EXERCISE GOAL — Please print every line below word for word, changing nothing.

[begin ENTRIES SUPPLIED]

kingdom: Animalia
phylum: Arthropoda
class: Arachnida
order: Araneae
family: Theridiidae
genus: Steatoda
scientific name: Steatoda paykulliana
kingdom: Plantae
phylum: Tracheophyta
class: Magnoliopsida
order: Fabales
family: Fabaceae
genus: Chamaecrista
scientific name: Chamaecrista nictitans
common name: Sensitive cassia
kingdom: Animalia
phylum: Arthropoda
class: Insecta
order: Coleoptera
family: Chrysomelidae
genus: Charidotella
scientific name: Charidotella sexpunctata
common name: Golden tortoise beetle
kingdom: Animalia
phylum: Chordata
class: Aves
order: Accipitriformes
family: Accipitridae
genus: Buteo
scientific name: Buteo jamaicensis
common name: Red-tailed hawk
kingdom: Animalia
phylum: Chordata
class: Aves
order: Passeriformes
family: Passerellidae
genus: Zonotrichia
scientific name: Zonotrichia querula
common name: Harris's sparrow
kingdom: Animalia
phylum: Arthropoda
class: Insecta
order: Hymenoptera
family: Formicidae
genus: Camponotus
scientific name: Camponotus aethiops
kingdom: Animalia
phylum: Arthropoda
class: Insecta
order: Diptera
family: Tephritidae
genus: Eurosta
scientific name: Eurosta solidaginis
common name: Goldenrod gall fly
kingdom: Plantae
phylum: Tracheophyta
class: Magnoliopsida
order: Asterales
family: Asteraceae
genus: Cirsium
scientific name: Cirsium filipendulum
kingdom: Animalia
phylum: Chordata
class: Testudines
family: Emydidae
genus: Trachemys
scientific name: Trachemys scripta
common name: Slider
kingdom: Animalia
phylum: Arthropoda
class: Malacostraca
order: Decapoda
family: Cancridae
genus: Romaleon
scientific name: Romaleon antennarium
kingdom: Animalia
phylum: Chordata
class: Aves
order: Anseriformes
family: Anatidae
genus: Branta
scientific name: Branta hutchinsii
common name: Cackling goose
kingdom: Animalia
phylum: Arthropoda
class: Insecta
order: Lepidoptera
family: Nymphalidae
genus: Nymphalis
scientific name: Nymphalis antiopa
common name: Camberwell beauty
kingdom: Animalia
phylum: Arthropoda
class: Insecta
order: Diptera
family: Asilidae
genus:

[end ENTRIES SUPPLIED]

RESPONSE TO THIS EXERCISE —
kingdom: Animalia
phylum: Arthropoda
class: Arachnida
order: Araneae
family: Theridiidae
genus: Steatoda
scientific name: Steatoda paykulliana
kingdom: Plantae
phylum: Tracheophyta
class: Magnoliopsida
order: Fabales
family: Fabaceae
genus: Chamaecrista
scientific name: Chamaecrista nictitans
common name: Sensitive cassia
kingdom: Animalia
phylum: Arthropoda
class: Insecta
order: Coleoptera
family: Chrysomelidae
genus: Charidotella
scientific name: Charidotella sexpunctata
common name: Golden tortoise beetle
kingdom: Animalia
phylum: Chordata
class: Aves
order: Accipitriformes
family: Accipitridae
genus: Buteo
scientific name: Buteo jamaicensis
common name: Red-tailed hawk
kingdom: Animalia
phylum: Chordata
class: Aves
order: Passeriformes
family: Passerellidae
genus: Zonotrichia
scientific name: Zonotrichia querula
common name: Harris's sparrow
kingdom: Animalia
phylum: Arthropoda
class: Insecta
order: Hymenoptera
family: Formicidae
genus: Camponotus
scientific name: Camponotus aethiops
kingdom: Animalia
phylum: Arthropoda
class: Insecta
order: Diptera
family: Tephritidae
genus: Eurosta
scientific name: Eurosta solidaginis
common name: Goldenrod gall fly
kingdom: Plantae
phylum: Tracheophyta
class: Magnoliopsida
order: Asterales
family: Asteraceae
genus: Cirsium
scientific name: Cirsium filipendulum
kingdom: Animalia
phylum: Chordata
class: Testudines
family: Emydidae
genus: Trachemys
scientific name: Trachemys scripta
common name: Slider
kingdom: Animalia
phylum: Arthropoda
class: Malacostraca
order: Decapoda
family: Cancridae
genus: Romaleon
scientific name: Romaleon antennarium
kingdom: Animalia
phylum: Chordata
class: Aves
order: Anseriformes
family: Anatidae
genus: Branta
scientific name: Branta hutchinsii
common name: Cackling goose
kingdom: Animalia
phylum: Arthropoda
class: Insecta
order: Lepidoptera
family: Nymphalidae
genus: Nymphalis
scientific name: Nymphalis antiopa
common name: Camberwell beauty
kingdom: Animalia
phylum: Arthropoda
class: Insecta
order: Diptera
family: Asilidae
genus:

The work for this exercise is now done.